### Provided data
==========
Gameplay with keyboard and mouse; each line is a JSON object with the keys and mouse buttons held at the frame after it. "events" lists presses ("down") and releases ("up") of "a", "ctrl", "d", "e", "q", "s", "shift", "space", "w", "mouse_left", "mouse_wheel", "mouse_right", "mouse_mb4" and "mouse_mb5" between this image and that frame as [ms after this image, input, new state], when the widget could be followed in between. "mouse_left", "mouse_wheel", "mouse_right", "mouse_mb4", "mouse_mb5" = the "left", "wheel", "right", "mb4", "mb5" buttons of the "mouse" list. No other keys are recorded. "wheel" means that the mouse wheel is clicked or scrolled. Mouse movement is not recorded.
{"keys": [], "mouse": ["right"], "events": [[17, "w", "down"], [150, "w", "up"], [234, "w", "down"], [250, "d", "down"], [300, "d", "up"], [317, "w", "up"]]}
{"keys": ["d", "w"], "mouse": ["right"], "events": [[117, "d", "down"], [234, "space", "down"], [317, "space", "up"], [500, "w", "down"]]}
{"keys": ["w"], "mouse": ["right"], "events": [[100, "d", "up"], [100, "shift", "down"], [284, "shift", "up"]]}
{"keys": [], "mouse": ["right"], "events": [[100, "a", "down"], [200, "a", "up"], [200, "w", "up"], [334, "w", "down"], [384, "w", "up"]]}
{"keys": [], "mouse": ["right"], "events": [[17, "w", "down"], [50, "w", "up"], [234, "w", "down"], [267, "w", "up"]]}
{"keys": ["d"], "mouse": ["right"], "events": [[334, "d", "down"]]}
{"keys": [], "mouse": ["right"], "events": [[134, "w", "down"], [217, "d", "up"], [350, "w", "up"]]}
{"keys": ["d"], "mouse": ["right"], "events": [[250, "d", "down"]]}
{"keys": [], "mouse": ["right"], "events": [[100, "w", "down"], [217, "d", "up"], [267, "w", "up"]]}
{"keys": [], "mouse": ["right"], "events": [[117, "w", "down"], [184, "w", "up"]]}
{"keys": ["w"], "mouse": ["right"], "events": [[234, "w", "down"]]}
==========
### What you are asked to do
From the first line to the last, return the data exactly.

### Task output
Gameplay with keyboard and mouse; each line is a JSON object with the keys and mouse buttons held at the frame after it. "events" lists presses ("down") and releases ("up") of "a", "ctrl", "d", "e", "q", "s", "shift", "space", "w", "mouse_left", "mouse_wheel", "mouse_right", "mouse_mb4" and "mouse_mb5" between this image and that frame as [ms after this image, input, new state], when the widget could be followed in between. "mouse_left", "mouse_wheel", "mouse_right", "mouse_mb4", "mouse_mb5" = the "left", "wheel", "right", "mb4", "mb5" buttons of the "mouse" list. No other keys are recorded. "wheel" means that the mouse wheel is clicked or scrolled. Mouse movement is not recorded.
{"keys": [], "mouse": ["right"], "events": [[17, "w", "down"], [150, "w", "up"], [234, "w", "down"], [250, "d", "down"], [300, "d", "up"], [317, "w", "up"]]}
{"keys": ["d", "w"], "mouse": ["right"], "events": [[117, "d", "down"], [234, "space", "down"], [317, "space", "up"], [500, "w", "down"]]}
{"keys": ["w"], "mouse": ["right"], "events": [[100, "d", "up"], [100, "shift", "down"], [284, "shift", "up"]]}
{"keys": [], "mouse": ["right"], "events": [[100, "a", "down"], [200, "a", "up"], [200, "w", "up"], [334, "w", "down"], [384, "w", "up"]]}
{"keys": [], "mouse": ["right"], "events": [[17, "w", "down"], [50, "w", "up"], [234, "w", "down"], [267, "w", "up"]]}
{"keys": ["d"], "mouse": ["right"], "events": [[334, "d", "down"]]}
{"keys": [], "mouse": ["right"], "events": [[134, "w", "down"], [217, "d", "up"], [350, "w", "up"]]}
{"keys": ["d"], "mouse": ["right"], "events": [[250, "d", "down"]]}
{"keys": [], "mouse": ["right"], "events": [[100, "w", "down"], [217, "d", "up"], [267, "w", "up"]]}
{"keys": [], "mouse": ["right"], "events": [[117, "w", "down"], [184, "w", "up"]]}
{"keys": ["w"], "mouse": ["right"], "events": [[234, "w", "down"]]}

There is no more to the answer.